Quase que foi declarado estado de sítio há uns dias. Um pequeno caos! E estava eu numa das infindáveis filas de trânsito junto de um posto de gasolina, quando ouvi na rádio uma qualquer referência ao sacrifício e à esperança que o ajuda a suportar. Até parece que vinha a propósito. Em época pascal, o mais natural seria lembrar-me da figura de Jesus Cristo, mas aquele triste discurso, misturado com o cheiro do gasóleo, só me dava raiva, vontade de desfazer a aparelhagem. E a figura de Jesus era demasiadamente benevolente para o contexto. Foi nesse auge que me lembrei da máxima estoica do autocontrolo e firmeza no sentido de derrotar as emoções destrutivas. De repente, sorri, ao lembrar-me de um texto muito apropriado de uma escritora brasileira. Começava assim: «No rádio do posto de gasolina, tocou uma canção que falava de Prometeu. Do estoicismo de Prometeu. Tanto quanto sei, nas últimas aulas de história e geografia, Prometeu foi quase o deus que mais acreditou na humanidade. Quase. Há outro. Mas Prometeu, aquele malandro, roubou o fogo do chefão para levá-lo aos mortais.». Nunca Jesus Cristo se lembraria de tal façanha: roubar é feio! Mesmo que seja por um motivo de justiça. E, enquanto esperava no meio da fila, ia visualizando a figura divina em guerra aberta contra Zeus, suportada pelo seu irmão Epimeteu, espalhando poderes por todos os animais da Terra. Mas, por falta de capacidade de planificação rigorosa, lá ficava o bicho Homem, como sempre, com um problema entre mãos. Foi-lhe concedido atrapalhadamente o poder do Fogo e este era o princípio da nossa magnífica dependência. E era vê-lo a sofrer castigado e amarrado a uma rocha por toda a eternidade enquanto uma águia lhe destruía a figadeira! 
E eu ía organizando todos estes detalhes em esquema mental. Encaixei mais duas ou três ideias imediatamente guardadas à espera de melhor contexto onde pudessem ser trabalhadas.
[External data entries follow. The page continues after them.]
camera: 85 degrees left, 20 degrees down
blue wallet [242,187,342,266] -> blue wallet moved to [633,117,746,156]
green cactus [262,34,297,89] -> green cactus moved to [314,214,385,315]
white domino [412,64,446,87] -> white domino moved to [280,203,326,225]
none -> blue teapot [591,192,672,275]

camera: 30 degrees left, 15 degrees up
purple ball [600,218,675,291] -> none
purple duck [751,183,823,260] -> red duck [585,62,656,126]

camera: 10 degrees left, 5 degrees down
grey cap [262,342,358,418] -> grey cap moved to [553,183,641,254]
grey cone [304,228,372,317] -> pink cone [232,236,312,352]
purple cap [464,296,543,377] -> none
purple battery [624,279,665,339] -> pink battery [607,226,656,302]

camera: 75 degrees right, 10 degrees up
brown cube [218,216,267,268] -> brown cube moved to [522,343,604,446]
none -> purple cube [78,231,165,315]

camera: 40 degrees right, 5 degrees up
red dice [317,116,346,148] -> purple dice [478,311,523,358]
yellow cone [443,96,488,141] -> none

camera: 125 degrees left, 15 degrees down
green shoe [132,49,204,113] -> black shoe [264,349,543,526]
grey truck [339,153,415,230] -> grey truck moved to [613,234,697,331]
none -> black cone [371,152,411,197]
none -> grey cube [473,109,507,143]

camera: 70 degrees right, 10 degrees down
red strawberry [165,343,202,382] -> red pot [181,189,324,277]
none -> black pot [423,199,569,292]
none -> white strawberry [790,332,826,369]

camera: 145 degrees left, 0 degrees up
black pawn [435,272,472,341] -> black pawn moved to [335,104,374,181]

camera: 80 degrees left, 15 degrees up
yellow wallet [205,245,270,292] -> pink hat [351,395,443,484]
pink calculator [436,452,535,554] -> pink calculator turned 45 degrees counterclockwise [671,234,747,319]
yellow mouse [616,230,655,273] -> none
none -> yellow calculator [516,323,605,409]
Coloquei-as numa caixa fechada no banco do automóvel e jurei que só a abriria quando encontrasse o sítio apropriado para o efeito. Um sítio vulnerável! 
Entretanto, chegou a minha vez! E lá me fui daquele posto de gasolina com o depósito cheio. Realmente, a esperança é sempre a última a morrer. Sentia-me detentora da caixa de Pandora!